**ACTIVITY**
Every entry that follows must be written out exactly, apart from its pictures.

(Stored dataset items)
[Start of section]
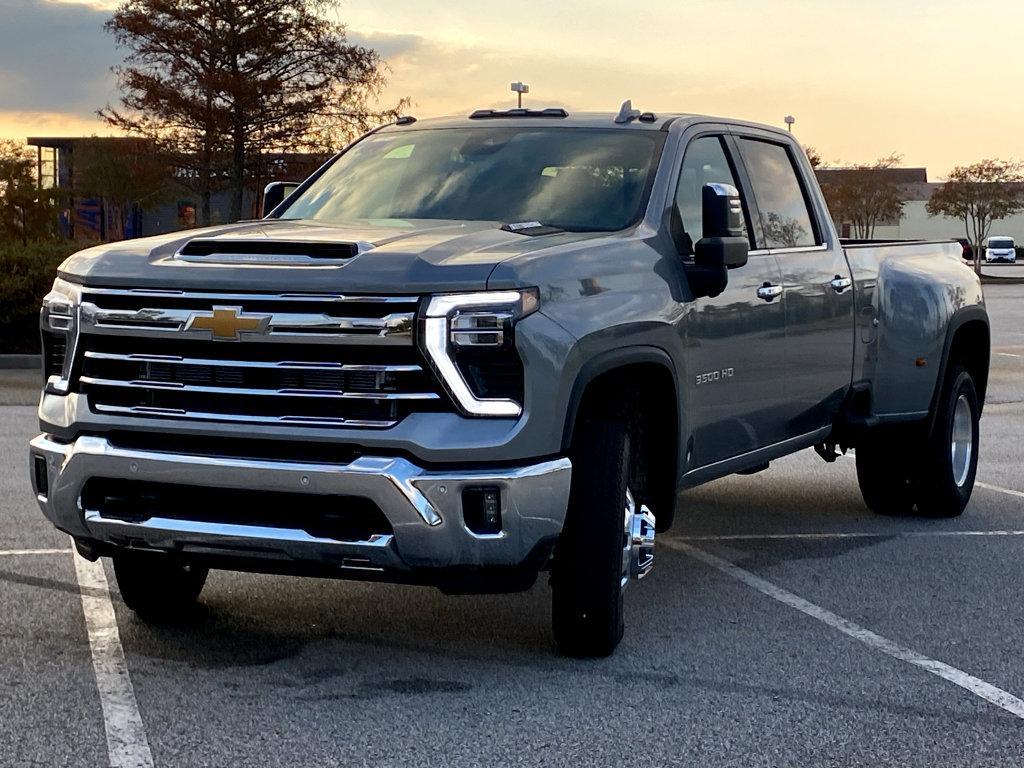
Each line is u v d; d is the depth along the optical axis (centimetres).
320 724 448
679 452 575
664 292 557
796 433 705
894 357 787
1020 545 768
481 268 473
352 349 469
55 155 5897
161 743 427
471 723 451
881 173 7412
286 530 473
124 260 504
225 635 554
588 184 605
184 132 3381
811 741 441
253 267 482
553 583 518
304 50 3356
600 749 429
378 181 649
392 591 634
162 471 482
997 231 10719
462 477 464
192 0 3209
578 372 491
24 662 510
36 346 1831
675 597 638
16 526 761
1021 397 1577
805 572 694
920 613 611
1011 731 455
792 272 679
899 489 847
[End of section]
**SOLUTION TO THIS EXERCISE**
Each line is u v d; d is the depth along the optical axis (centimetres).
320 724 448
679 452 575
664 292 557
796 433 705
894 357 787
1020 545 768
481 268 473
352 349 469
55 155 5897
161 743 427
471 723 451
881 173 7412
286 530 473
124 260 504
225 635 554
588 184 605
184 132 3381
811 741 441
253 267 482
553 583 518
304 50 3356
600 749 429
378 181 649
392 591 634
162 471 482
997 231 10719
462 477 464
192 0 3209
578 372 491
24 662 510
36 346 1831
675 597 638
16 526 761
1021 397 1577
805 572 694
920 613 611
1011 731 455
792 272 679
899 489 847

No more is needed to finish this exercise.